POLICHINELLE, le battant avec la bouteille. - Ah ! Coquin ! Tiens ! Attrape ! Tiens ! Tiens ! Tiens ! Tu boiras ou tu diras pourquoi. Ah ! Pendard ! En as-tu assez ! Je reviendrai tout à l'heure te donner une leçon de bâton et, si tu n'obéis pas, méfie-toi ! (Il sort par la gauche.) 

 


SCÈNE V

PIERROT, seul.

 

PIERROT. - Il est parti ! Sapristi comme il y allait ! J'ai cru qu'il allait me casser La caboche ! Ça a fait passer mon déjeuner ! C'est qu'il cogne pour de bon, monsieur Polichinelle ! Il n'y va pas de main morte ! Pourvu qu'il n'aille pas se figurer que je n'aime plus à boire ! Il me renverrait chez papa et là on met toujours de l'eau dans le vin, et on ne mange pas trop et il faut se tenir tranquille. Voilà qui ne ferait pas mon affaire ! (Cassandre entre.Tiens ! voici papa ! Est-ce qu'il aurait déjà averti ?



SCÈNE VI


PIERROT, CASSANDRE, entrant par la droite.



CASSANDRE. - Bonjour, mon fils, je viens voir où tu en es de tes études. Depuis que je t'ai confié à monsieur Polichinelle, mes nombreuses occupations m'ont fait négliger ce devoir, mais je pense que tu as dû faire des progrès.


PIERROT. - Oui ! Papa ! Oh ! oui, papa ! Tu peux m'interroger.


CASSANDRE. - C'est bien mon intention ! Es-tu fort sur la géographie ? Je pense que tu n'as pas étudié en vain.


PIERROT. - En vins ! Je les connais tous : le bourgogne, le bordeaux, le champagne...


CASSANDRE. - Plaît-il ? — Ah ! oui, tu me cites les anciennes provinces de France. J'entends. Pourrais-tu maintenant me nommer les villes qui en faisaient partie.

PIERROT. - En Bourgogne, il y a le Mâcon, le Chablis, dans le Bordelais le Médoc et le Sauterne et dans la Champagne...


CASSANDRE. - Qu'est-ce que tu me dis là ? Voilà une singulière géographie !


PIERROT. - C'est que j'ai appris avec la méthode nouvelle.


CASSANDRE. - Quelle méthode ?


PIERROT. - Mon professeur appelle cela les leçons de choses.

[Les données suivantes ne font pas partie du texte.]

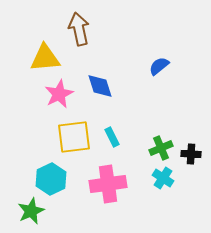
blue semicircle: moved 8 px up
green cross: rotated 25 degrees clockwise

Ça fait mieux retenir. Ainsi il me fait travailler à table ; par exemple s'il m'offre de la moutarde, je dois lui répondre : Dijon. — Si c'est du saucisson ? Lyon. — Du pâté ? Strasbourg. — Des biscuits ? Reims. — Des rillettes ? Tours ! Et cetera. Ah ! ce sont des leçons substantielles...


CASSANDRE. - Oui ! oui ! Je vois ! trop substantielles. De ces leçons-là ce que tu retiens le plus c'est la nourriture. Je vais en parler à ton maître.


PIERROT. - Mais papa...


CASSANDRE. - C'est bien, voici qu'il vient de ce côté, laisse-moi avec lui...


PIERROT, à part. - Pourvu, mon Dieu, qu'il ne me fasse pas rentrer à la maison. (Il sort à droite.)

SCÈNE VII

CASSANDRE, POLICHINELLE, entrant par la gauche.



POLICHINELLE. - Ah ! ah ! Vous voilà, monsieur Cassandre ? Vous venez voir votre fils ?


CASSANDRE. - Je l'ai vu, monsieur, et je viens de l'interroger. Je dois vous dire que je ne suis pas satisfait de l'éducation que vous lui donnez.


POLICHINELLE. - Peste ! Vous êtes bien difficile ! J'y mets pourtant tous mes soins.


CASSANDRE. - C'est possible ! Mais je crois que nous n'avons pas les mêmes idées sur l'éducation. Pierrot ne sait rien.


POLICHINELLE. - Ah ! par exemple ! Il sait manger.


CASSANDRE. - Ce n'est pas nécessaire.

POLICHINELLE. - Il sait boire.


CASSANDRE. - C'est bien inutile.


POLICHINELLE. - Il sait se battre.


CASSANDRE. - Voilà qui est de trop.


POLICHINELLE. - Il est assez voleur.


CASSANDRE. - Et vous croyez faire son éloge ?


POLICHINELLE. - Il se moque de tout : des gendarmes, comme des juges.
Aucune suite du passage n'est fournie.